L'autre caractéristique du marché, c'est que ce gâteau publicitaire est largement concentré autour d'une poignée d'acteurs, ceux que j'appelle les sites «routeurs», les grands portails qui captent la plus grosse part de l'audience. Ces Google, Yahoo ou MSN sont les nouveaux géants des médias à l'ère numérique, les «hubs», ou carrefours de la distribution de l'information en ligne. Ils ont pris la place qu'auraient peut-être pu occuper les grands médias s'ils avaient réagi plus tôt et ce sont les seuls, grâce à leur audience massive, capables de générer de forts revenus publicitaires.''

Extraits de la présentation :

''Dans la configuration concurrentielle du Web, les médias qui se positionnent comme des éditeurs de portails de contenus, ne sont pas en position favorable pour capturer la valeur. Les portails routeurs (Google, Yahoo ainsi que les portails de fournisseurs d’accès à Internet), que l’étude PRECEPTA assimile à des « hubs de news et d’audience » (HNA), sont les véritables maîtres du jeu sur Internet. Non seulement, leur rôle de distributeur d’audience leur permet de prélever une part substantielle de la valeur créée au sein de la filière, mais leur stratégie de développement constitue une véritable menace pour les portails de contenus. En produisant leurs propres flux d’information, et en jouant la carte de l’exclusivité, les HNA se présentent de plus en plus comme de redoutables concurrents des médias en ligne. (..)

les travaux menés (..) à partir de cas réels ont permis de dégager sept modèles types de développement, en fonction des modèles éditoriaux et économiques choisis, de la distanciation de l’offre par rapport aux supports traditionnels et des objectifs poursuivis :

  1. L’abstention
  2. Le site alibi
  3. Le site compagnon recruteur
  4. Le site compagnon relais
  5. Le modèle de l’extension
  6. La redéfinition globale de l’offre ou la stratégie bi-médias
  7. La diversification de proximité.''

Extrait du commentaire d'E. Parody :

Contrairement à ce que laisse entendre le titre de l’article de Liberation, je doute de la capacité à long terme des portails à s’approprier durablement le marché des médias d’information. MSN en France tient son succés essentiellement à son populaire Messenger, Yahoo a entrepris une stratégie orientée vers le grand public façon TF1 qui le conduit à investir sur le sport, les loisirs et les services pratiques tandis que les contenus d’information et d’actualité n’ont pratiquement pas évolués depuis plusieurs années. Difficile dans ce cas de servir les besoins d’un lectorat exigeant en matière de contenus ciblés.

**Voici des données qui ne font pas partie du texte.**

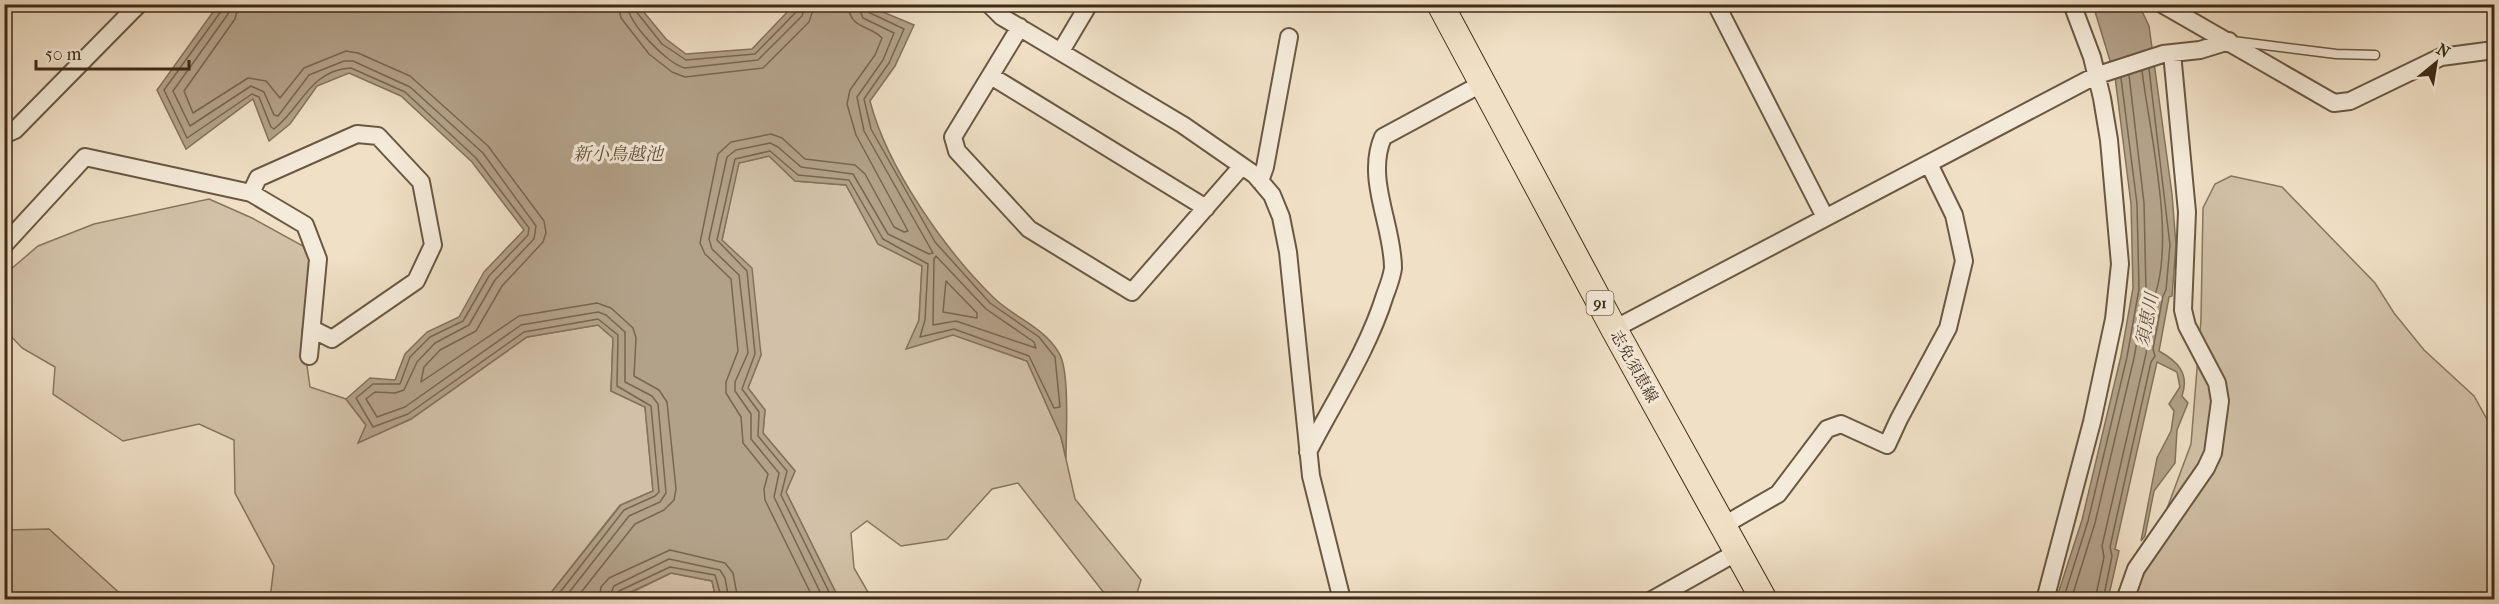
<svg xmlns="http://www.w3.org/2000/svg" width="2499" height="604" viewBox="0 0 2499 604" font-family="'IM FELL French Canon','Noto Serif JP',serif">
	<rect width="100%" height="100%" fill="#f0e0c6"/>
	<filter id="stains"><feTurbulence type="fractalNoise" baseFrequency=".00333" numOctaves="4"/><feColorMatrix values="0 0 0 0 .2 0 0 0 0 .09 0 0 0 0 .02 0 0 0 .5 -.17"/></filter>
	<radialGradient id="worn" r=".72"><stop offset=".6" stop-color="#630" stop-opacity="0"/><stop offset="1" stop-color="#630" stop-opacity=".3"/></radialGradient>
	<path fill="#d2c1a8" stroke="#887660" stroke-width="1.5" d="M769 156 795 181 846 185 878 244 922 266 919 320 1027 361 1061 437 1075 499 1141 580 1135 599 1108 598 1018 483 992 489 947 539 901 546 867 521 851 533 854 568 872 599H839L786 492 795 471 763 433 765 410 748 388 761 355 722 240 738 163Z
		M2231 176 2282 187 2375 283 2394 313 2424 350 2474 396 2494 432V599L2133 600 2191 444 2201 319 2203 208 2215 184Z
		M209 199 252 218 303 246 315 273 302 330 310 387 346 399 366 425 359 442 411 419 527 337 598 325 613 338 611 391 645 407 653 491 620 505 546 599H270L274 566 235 493 234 440 199 424 123 441 53 394 55 367 22 348 5 330 4 275 38 246 94 224Z
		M49 529 126 599H15L5 580V530Z
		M671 573 712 581 716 599 616 600Z"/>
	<path fill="#b3a28a" stroke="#84725c" stroke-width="1.5" d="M218 5H638L666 39 686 54 752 49 792 7H871L914 25 895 66 870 101C887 167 944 249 993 297 1014 318 1043 326 1059 353 1070 371 1066 434 1066 458L1061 437 1027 361 953 335 906 349 919 320 922 266 878 244 846 185 795 181 769 156 739 163 722 240 752 268 761 355 748 388 765 410 763 433 795 471 786 492 839 599H716L712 581 671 573 616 599H546L621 505 653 491 645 407 611 391 613 338 598 325 527 337 411 419 358 443 366 425 346 399 370 378 395 380 405 354 427 332 459 317 484 272 524 230 472 162 401 96 349 73 317 86 290 124 269 141 253 99 186 149 157 90Z
		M2093 5H2139L2149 26 2172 194 2176 245 2172 296 2169 297 2159 351C2177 361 2190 373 2182 396L2188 403 2177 430 2175 463 2154 491 2145 536 2141 541 2157 458 2171 431 2174 411 2169 404 2180 387 2177 372 2157 362 2115 549 2119 551 2108 599 2056 600 2082 520 2121 356 2133 288 2131 204 2115 77Z"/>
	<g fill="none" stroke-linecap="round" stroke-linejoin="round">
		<path stroke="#786650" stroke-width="1.5" d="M223 4 222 10 164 90 187 138 252 94 259 97 271 127 274 129C302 107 310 70 351 68L405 92 476 158 529 228 528 235 489 276 463 321 430 337 410 357 400 384H373L356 398 373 427 408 414 524 332 598 319 618 335 617 386 651 406 659 492 655 496 624 510 554 600
			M230 4 228 14 173 91 190 126 251 86 264 92 274 115 278 116 309 75 344 61H353L410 87 483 153 536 226 534 239 495 280 469 325 435 343 417 362 404 390 395 393 375 392 366 399 377 417 405 407 521 325 598 312 606 315 625 332V382L652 396 658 404 666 493 660 502 629 516 563 600
			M239 4 235 19 184 91 193 113 248 78 266 81 280 98 304 68 346 51 358 53 410 76 488 146 544 221 546 233 543 242 502 286 476 331 440 350 424 367 421 382 519 316 597 303 611 308 633 328 636 338 634 376 659 390 667 402 676 489 674 500 664 510 635 524 575 600
			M618 4 621 18 649 54 672 72 685 77 763 68 809 22 815 4
			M627 4C628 23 667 64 685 68L758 60 802 16 806 4
			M634 4 635 10 662 44 686 60 755 54 797 11 798 4
			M936 256 986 309 1034 342 1036 348 956 321 933 325 934 259Z
			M946 281 977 313V318L943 312Z
			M599 600 601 587 609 578 670 550 725 563 733 573 738 600
			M608 600 614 586 669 559 720 570 725 578 729 600
			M615 600 619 591 670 567 715 575 722 600
			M814 600 765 500 764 489 768 474 743 443 741 417 726 393V382L738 351 731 279 705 254 700 243 718 154 731 142 771 134 782 138 805 159 855 165 865 174 894 227 904 232 908 231 856 135 847 104 850 90 875 55 882 38C870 25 849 29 848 4
			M824 600 774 497 779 473 751 439V414L735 391V382L748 353 739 275 712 249 709 239 727 157 736 150 770 143 778 147 801 167 853 174 888 234 929 254 933 253 864 131 857 97 883 60 894 33 863 18 857 4
			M833 600 781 495 787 471 758 436 759 412 742 389 755 354 747 271 717 240 735 159 770 151 798 175 849 180 883 239 928 264 925 320 920 337 954 329 1029 356 1054 408 1060 407 1055 357 1039 337 990 303 935 242 871 129 864 99 889 63 904 29 868 12 864 4
			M2063 600 2088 521 2127 357 2139 289 2137 204 2121 78
			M2071 600 2095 523 2134 358 2146 290 2144 203 2129 75
			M2095 600 2104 557 2102 546 2146 354 2155 295C2175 236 2150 134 2142 71
			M2103 600 2112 556 2110 547 2151 362 2155 356 2153 349 2163 296 2166 290 2170 245 2149 69"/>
		<defs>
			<path id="lane" d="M2233 41 2336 54 2375 55"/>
			<path id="street" d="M989 4 1002 17 1183 125 1255 175 1272 195 1281 217 1288 252 1311 476 1342 600
				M1716 4 1825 217
				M2162 4 2334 103 2350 101 2441 57 2494 50
				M1020 27 953 137 957 151 1029 229 1132 292 1242 166
				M1061 51 1089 4
				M991 76 1206 208
				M4 135 15 130 139 4
				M1260 181 1265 167 1289 37
				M251 193 258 178 357 134 378 136 421 182 433 245 416 281 332 339 312 329
				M4 245 85 157 251 193 305 225 318 259 309 356
				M1614 329 2095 76 2163 54 2200 50 2229 41
				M1308 452C1334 401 1368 350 1385 295 1388 287 1392 277 1393 268 1393 225 1365 179 1383 137L1483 83
				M1724 525 1778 494 1827 429 1841 424 1887 445 1899 419 1948 328 1964 261 1954 215 1929 164
				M1652 600 1739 551
				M2045 600 2092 422 2114 319 2120 264 2109 140 2102 98 2092 57 2072 4
				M2125 600 2136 569 2206 468 2213 453 2220 401 2217 383 2187 326 2183 310 2187 212 2172 53"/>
			<path id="primary" d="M1440 4 1614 329 1764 600"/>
		</defs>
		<use href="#lane" stroke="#6a5843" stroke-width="11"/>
		<use href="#street" stroke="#6a5843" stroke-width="20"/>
		<use href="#primary" stroke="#3e2a17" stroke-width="28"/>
		<use href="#lane" stroke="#f5ebda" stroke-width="8"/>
		<use href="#street" stroke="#f5ebda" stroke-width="16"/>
		<use href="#primary" stroke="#f0e0c6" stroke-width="26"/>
	</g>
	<g text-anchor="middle" stroke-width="6" stroke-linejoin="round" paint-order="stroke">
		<rect fill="#f5ebda" stroke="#756452" stroke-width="1.5" x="1586.5" y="291" width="27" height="24" rx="4.5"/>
		<g font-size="15" font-weight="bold" fill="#3e2a17">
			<text x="1600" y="308">91</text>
		</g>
		<g font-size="16" fill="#3e2a17" stroke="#f5ebda">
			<text transform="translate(1635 366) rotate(61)" y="6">志免須恵線</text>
		</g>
		<g font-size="18" font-style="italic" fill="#614e3a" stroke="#f5ebda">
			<text x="618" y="160">新小鳥越池</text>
			<text transform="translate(2147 320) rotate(-79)" y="6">須恵川</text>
		</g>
	</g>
	<rect width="2499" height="604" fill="none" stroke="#f0e0c6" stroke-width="24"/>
	<rect x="6" y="6" width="2487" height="592" fill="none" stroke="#3e2a17" stroke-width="3"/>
	<rect x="12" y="12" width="2475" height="580" fill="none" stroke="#3e2a17" stroke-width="1.5"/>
	<g transform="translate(2436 63) rotate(30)" stroke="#f5ebda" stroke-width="4.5" paint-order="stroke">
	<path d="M0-4.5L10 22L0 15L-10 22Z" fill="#3e2a17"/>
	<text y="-9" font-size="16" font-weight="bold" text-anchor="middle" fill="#3e2a17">N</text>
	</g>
	<path d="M36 60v9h153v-9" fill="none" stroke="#3e2a17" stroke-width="3"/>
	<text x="45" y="60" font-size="18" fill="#3e2a17" stroke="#f5ebda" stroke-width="4.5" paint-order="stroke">50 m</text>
	<rect width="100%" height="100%" filter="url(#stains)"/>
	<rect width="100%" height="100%" fill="url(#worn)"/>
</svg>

Mon commentaire : Ces informations et analyses intéressantes me paraissent confirmer une évolution différente des conclusions tirées par les experts qui, sous réserve d'une lecture de l'étude complète, sous-estiment la réalité du média Web. Celui-ci est construit sur une montée de la servicialisation, il s'agit d'un modèle différent et non une déclinaison du modèle antérieur des médias. Pour celui-ci l'avantage concurrentiel est la capacité de calcul, qui se manifeste aussi dans l'organisation du marché publicitaire (Adwords, Adsense). Rappelons-nous que, déjà aux temps héroïques du Minitel, celui-ci n'avait décollé que lorsque le journal Les dernières nouvelles d'Alsace avait ouvert un service de messagerie. Et la suite du développement du minitel préfigurait déjà les tendances explosives d'aujourd'hui. Voir, par exemple l'article de P. Pajon dans le numéro la revue Réseaux sur Dix ans de videotex.Cette analyse montre clairement que la question n'est pas la gratuité, mais la forme du média.